Reputation: 25
I'm trying to import some data from a .txt file into WPS (which works with SAS language). Everythings worked perfectly until I realized that for one column/variable, some of my observations were cut. For example in the column/variable Type, my 5 first observations in the original file were:
RAN
FG
MAJOFG
ARBA
ARBV
but in my data set in sas, here's the data I get:
RAN
FG
MAJ
ARB
ARB
So I thought about using a format during the import to make sas always take the $8. format. Can it work with proc import? Here is my code:
proc import out = sasuser.frais
datafile="~/NAS/M/XXX.txt"
dbms=dlm replace;
delimiter=";";
getnames=yes;
datarow=2;
run;
I also tried to use data infile but for some reason it moves my lines of data (the beginning of the second line starts at the end of the first one, probably because most of the time my last 4 columns/variables are empty). And I have more than 20 variables, most of which are properly imported by sas (in terms of format I mean), so if I could avoid naming a format for each of them, it would be great!
Upvotes: 1
Views: 20740
Reputation: 25
My problem is that I plan to use this importation code for multiple files and the order of the observations for type is random. So it's totally possible that for 10 or 100 row, the observations have a length of 3 and then one observation of 6. But even if I don't know the order, I know the differents values possible (with a max length of 6). So guessingtows wouldn't work in my case. But I found a way to correct my code with the link provided by John Doe (https://communities.sas.com/t5/Base-SAS-Programming/Text-File-Import-force-the-correct-Informat-and-format/td-p/281701) I took the data generated by the proc import and modified it for the one variable which needed changes. Thank you all!
Upvotes: 0
Reputation: 27508
Try using the GUESSINGROWS
statement:
Proc IMPORT … ;
…
GUESSINGROWS = 100;
run;
When using a DATA
step with an INPUT
statement, and some rows are incomplete, your INFILE
statement should specify the MISSOVER
option. This will help you create a data set where each row corresponds to each row of the data file.

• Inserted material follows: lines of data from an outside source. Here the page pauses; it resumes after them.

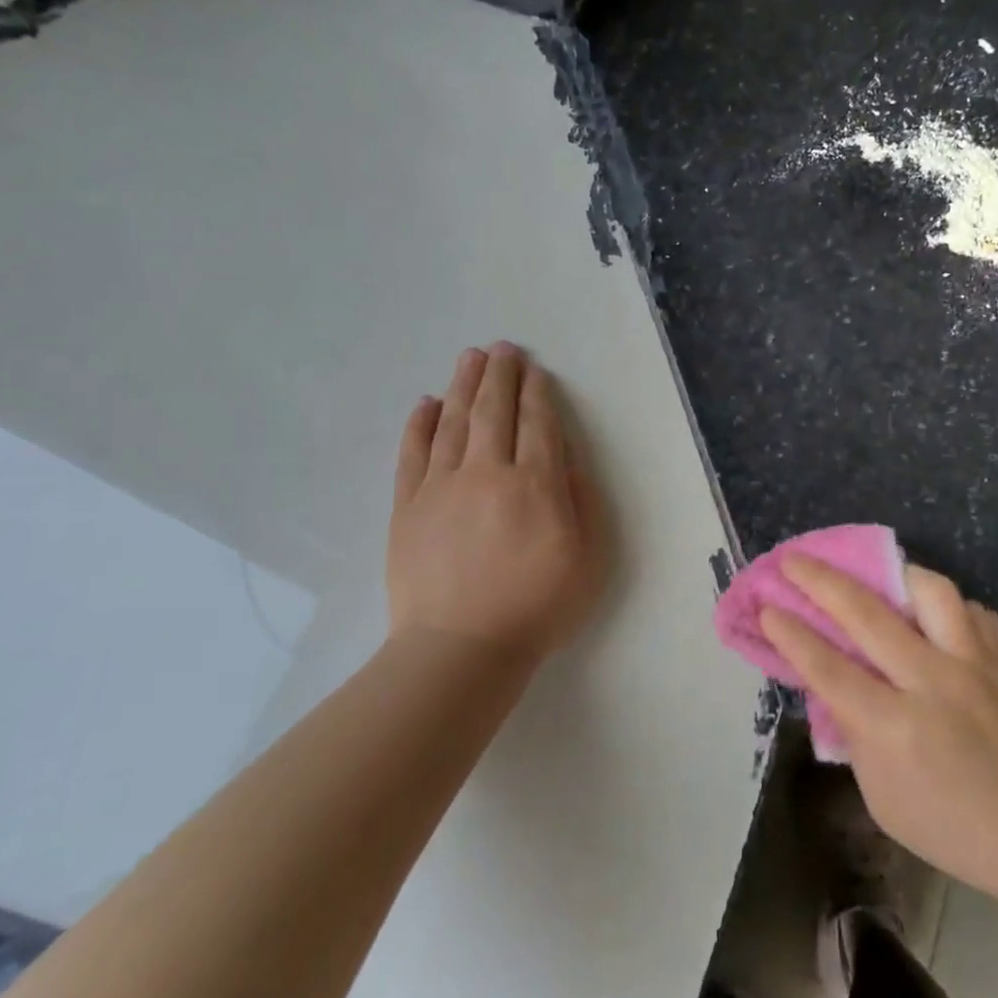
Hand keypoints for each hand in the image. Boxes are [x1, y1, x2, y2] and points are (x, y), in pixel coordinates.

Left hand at [387, 343, 608, 660]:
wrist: (461, 648)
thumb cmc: (538, 607)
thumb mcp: (589, 559)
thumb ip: (582, 501)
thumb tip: (565, 457)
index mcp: (536, 485)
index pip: (538, 424)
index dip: (537, 393)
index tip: (535, 369)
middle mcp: (488, 473)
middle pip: (494, 412)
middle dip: (500, 375)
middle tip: (502, 348)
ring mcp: (442, 487)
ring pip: (453, 422)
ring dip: (463, 386)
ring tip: (470, 358)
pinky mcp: (408, 507)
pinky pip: (413, 454)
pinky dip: (420, 424)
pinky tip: (426, 403)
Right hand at [761, 557, 997, 906]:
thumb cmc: (954, 830)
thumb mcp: (882, 799)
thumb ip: (856, 736)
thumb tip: (835, 687)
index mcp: (895, 727)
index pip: (829, 667)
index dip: (792, 634)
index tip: (768, 607)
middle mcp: (931, 681)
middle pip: (866, 614)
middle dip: (821, 581)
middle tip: (792, 561)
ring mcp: (971, 663)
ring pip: (929, 591)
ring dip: (893, 574)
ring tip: (873, 574)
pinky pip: (969, 611)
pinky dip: (945, 604)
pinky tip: (930, 614)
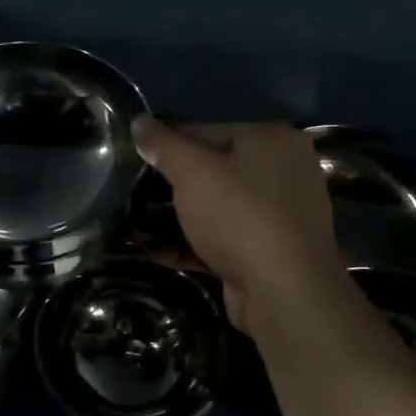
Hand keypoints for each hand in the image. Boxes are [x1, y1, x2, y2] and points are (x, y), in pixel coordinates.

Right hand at [133, 118, 346, 335]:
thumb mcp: (192, 171)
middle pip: (211, 170)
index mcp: (270, 140)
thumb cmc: (239, 217)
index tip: (133, 161)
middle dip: (169, 186)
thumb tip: (138, 121)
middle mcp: (281, 171)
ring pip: (214, 208)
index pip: (204, 130)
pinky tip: (155, 251)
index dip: (165, 145)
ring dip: (175, 217)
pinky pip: (221, 239)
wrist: (284, 293)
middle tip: (130, 195)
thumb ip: (163, 144)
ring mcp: (277, 215)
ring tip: (135, 224)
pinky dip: (191, 243)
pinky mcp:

INFILE … FIRSTOBS=2 DLM=';' DSD MISSOVER;
length v1-v20 $30;
INPUT v1-v20;
During the data step implicit loop step, any variables at the end of the data line without corresponding input values will be set to missing, and the input statement will not attempt to look for more values on the next line.
Upvotes: 2
Reputation: 9569
You may be able to get acceptable results by tweaking the guessingrows
parameter rather than specifying an informat, e.g.:
data _null_;
file "%sysfunc(pathname(work))\test.txt";
infile cards;
input;
put _infile_;
cards;
RAN
FG
MAJOFG
ARBA
ARBV
;
run;
proc import out = example
datafile="%sysfunc(pathname(work))\test.txt"
dbms=dlm replace;
delimiter=";";
getnames=yes;
datarow=2;
guessingrows=3;
run;
If you change this from 3 to 2, proc import only looks at the first 2 data rows when guessing an appropriate length for the variable RAN
and truncation occurs for subsequent rows with longer values.
Upvotes: 0